(Exercise prompt): In the listing below, find the line with "set horizontal grid" and the line with "toggle negative up/down". Repeat those two lines and all lines between them exactly.

(Records for this task):
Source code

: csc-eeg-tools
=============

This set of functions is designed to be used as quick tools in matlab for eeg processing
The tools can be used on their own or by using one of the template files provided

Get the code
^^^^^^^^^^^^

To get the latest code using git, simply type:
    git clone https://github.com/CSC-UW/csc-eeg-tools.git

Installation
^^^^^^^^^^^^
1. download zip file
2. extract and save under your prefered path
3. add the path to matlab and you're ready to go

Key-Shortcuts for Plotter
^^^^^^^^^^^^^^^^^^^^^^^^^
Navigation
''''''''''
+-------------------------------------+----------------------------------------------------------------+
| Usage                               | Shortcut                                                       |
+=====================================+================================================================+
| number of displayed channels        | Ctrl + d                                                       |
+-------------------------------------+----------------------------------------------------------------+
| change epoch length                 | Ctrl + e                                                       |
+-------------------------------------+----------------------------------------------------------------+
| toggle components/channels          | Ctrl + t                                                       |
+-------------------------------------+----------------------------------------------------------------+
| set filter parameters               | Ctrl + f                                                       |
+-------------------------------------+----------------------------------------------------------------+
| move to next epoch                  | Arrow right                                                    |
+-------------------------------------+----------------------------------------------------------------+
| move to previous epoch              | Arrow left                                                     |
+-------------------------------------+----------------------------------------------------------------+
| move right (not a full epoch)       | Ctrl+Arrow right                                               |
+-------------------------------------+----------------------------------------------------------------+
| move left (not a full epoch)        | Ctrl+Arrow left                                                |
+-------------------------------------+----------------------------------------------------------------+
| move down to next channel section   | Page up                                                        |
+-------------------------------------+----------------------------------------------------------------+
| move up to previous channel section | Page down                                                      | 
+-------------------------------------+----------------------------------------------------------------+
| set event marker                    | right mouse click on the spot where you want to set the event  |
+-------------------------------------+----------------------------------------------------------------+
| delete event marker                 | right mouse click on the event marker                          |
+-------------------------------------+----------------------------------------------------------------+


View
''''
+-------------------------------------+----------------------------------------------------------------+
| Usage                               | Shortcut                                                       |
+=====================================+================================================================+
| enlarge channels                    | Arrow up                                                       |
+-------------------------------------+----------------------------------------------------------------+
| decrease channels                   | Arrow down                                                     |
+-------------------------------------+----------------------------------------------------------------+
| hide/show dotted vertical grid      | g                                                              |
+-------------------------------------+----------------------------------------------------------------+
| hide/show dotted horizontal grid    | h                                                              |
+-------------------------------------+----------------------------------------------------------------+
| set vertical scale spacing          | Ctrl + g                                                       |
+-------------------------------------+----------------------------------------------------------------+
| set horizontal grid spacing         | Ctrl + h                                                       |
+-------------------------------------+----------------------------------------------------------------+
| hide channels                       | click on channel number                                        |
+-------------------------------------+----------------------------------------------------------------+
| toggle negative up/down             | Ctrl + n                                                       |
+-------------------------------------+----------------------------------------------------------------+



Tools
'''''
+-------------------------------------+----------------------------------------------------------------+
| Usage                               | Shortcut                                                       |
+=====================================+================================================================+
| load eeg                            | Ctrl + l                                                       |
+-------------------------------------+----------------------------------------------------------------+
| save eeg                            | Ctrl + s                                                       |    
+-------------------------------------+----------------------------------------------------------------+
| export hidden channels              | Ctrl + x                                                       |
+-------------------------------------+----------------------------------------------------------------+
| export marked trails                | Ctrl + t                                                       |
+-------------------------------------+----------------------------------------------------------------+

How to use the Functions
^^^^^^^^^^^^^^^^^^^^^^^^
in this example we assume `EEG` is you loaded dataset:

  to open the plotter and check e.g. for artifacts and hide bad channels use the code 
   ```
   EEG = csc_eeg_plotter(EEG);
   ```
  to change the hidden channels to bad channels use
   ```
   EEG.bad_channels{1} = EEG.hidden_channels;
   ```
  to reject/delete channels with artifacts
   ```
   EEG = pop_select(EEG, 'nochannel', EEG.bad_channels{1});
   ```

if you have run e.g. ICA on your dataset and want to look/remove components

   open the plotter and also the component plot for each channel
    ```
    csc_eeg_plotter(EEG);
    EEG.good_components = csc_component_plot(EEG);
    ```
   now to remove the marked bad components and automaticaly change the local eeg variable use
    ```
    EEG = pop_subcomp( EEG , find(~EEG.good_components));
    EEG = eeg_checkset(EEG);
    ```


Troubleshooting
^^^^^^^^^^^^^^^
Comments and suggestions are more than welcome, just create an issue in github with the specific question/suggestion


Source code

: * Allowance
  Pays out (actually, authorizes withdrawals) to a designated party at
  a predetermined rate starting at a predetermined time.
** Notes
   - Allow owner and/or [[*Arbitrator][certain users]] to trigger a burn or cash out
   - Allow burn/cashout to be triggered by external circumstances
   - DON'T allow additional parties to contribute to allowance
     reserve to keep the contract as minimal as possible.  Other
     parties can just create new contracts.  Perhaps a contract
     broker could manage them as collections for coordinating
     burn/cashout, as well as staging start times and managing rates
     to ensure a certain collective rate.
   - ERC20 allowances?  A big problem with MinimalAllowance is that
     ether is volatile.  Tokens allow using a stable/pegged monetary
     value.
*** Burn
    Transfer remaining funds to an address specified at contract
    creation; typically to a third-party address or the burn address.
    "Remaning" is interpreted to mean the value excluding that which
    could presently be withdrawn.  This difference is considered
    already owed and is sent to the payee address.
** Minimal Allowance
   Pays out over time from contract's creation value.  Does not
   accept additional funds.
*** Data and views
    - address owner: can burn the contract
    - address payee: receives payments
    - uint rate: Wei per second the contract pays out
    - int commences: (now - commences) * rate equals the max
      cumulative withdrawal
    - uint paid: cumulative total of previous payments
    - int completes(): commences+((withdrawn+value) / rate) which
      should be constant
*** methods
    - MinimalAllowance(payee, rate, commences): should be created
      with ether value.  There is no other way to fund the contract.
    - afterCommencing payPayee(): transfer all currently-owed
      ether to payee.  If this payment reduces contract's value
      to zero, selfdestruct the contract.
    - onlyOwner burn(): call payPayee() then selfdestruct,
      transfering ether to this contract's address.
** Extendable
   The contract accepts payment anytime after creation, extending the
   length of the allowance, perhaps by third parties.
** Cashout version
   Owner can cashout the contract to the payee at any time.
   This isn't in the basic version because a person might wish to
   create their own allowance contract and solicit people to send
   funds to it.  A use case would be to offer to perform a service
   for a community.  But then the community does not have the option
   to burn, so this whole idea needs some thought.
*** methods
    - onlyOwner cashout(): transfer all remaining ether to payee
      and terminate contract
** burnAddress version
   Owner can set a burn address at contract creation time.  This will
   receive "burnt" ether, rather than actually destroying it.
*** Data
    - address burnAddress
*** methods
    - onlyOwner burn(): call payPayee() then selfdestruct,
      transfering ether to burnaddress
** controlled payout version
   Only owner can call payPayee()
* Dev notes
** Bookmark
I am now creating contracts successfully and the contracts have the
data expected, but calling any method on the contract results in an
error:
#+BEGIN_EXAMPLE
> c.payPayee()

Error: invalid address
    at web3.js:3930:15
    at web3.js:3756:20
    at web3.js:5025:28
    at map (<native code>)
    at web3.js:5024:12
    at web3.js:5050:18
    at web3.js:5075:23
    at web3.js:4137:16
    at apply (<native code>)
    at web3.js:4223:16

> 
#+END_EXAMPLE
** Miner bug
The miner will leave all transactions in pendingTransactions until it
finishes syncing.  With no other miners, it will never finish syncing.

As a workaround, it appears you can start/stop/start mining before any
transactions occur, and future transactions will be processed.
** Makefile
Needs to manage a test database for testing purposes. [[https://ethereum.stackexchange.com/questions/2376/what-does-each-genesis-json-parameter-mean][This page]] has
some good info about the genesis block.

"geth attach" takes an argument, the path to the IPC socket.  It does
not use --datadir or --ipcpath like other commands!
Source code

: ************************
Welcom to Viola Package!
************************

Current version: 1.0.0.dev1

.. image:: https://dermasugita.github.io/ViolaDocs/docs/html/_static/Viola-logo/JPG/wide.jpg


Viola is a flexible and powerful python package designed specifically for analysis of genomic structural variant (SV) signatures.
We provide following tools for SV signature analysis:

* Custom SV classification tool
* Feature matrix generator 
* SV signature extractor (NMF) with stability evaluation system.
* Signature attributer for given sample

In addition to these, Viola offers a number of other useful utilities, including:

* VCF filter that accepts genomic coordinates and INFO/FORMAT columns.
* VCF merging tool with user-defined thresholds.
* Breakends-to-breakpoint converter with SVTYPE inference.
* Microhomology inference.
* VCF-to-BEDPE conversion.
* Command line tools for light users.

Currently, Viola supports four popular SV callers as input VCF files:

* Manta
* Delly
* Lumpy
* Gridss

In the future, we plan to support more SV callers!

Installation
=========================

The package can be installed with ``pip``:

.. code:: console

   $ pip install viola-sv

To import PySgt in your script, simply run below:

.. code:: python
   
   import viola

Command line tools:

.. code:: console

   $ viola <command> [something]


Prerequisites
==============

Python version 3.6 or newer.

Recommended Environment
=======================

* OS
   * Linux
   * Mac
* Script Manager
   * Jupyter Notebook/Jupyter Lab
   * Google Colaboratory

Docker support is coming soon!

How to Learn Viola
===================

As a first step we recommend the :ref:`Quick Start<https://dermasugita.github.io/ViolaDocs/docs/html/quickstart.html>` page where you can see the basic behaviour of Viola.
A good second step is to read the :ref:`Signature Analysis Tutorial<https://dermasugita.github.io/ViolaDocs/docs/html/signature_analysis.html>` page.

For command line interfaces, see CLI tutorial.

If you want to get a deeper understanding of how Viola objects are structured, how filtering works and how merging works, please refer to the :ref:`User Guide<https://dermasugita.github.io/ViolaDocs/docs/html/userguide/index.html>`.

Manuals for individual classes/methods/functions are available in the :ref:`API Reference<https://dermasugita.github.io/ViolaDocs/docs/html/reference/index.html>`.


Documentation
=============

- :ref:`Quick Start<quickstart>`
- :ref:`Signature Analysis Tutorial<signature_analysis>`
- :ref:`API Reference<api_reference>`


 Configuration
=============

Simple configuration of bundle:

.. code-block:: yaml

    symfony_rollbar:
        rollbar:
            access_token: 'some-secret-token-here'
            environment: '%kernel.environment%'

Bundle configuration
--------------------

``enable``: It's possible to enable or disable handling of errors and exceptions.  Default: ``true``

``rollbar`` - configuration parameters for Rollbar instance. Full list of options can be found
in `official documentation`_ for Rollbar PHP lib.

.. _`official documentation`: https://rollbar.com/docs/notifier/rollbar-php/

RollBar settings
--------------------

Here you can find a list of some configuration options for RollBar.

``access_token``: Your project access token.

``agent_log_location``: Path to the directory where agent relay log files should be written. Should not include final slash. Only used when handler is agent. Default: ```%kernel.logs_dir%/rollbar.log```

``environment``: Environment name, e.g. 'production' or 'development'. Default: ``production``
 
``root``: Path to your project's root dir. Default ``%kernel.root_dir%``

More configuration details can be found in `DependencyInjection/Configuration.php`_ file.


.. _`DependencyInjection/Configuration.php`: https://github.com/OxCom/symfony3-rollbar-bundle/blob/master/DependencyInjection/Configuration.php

(Reply):
| set horizontal grid spacing         | Ctrl + h                                                       |
+-------------------------------------+----------------------------------------------------------------+
| hide channels                       | click on channel number                                        |
+-------------------------------------+----------------------------------------------------------------+
| toggle negative up/down             | Ctrl + n                                                       |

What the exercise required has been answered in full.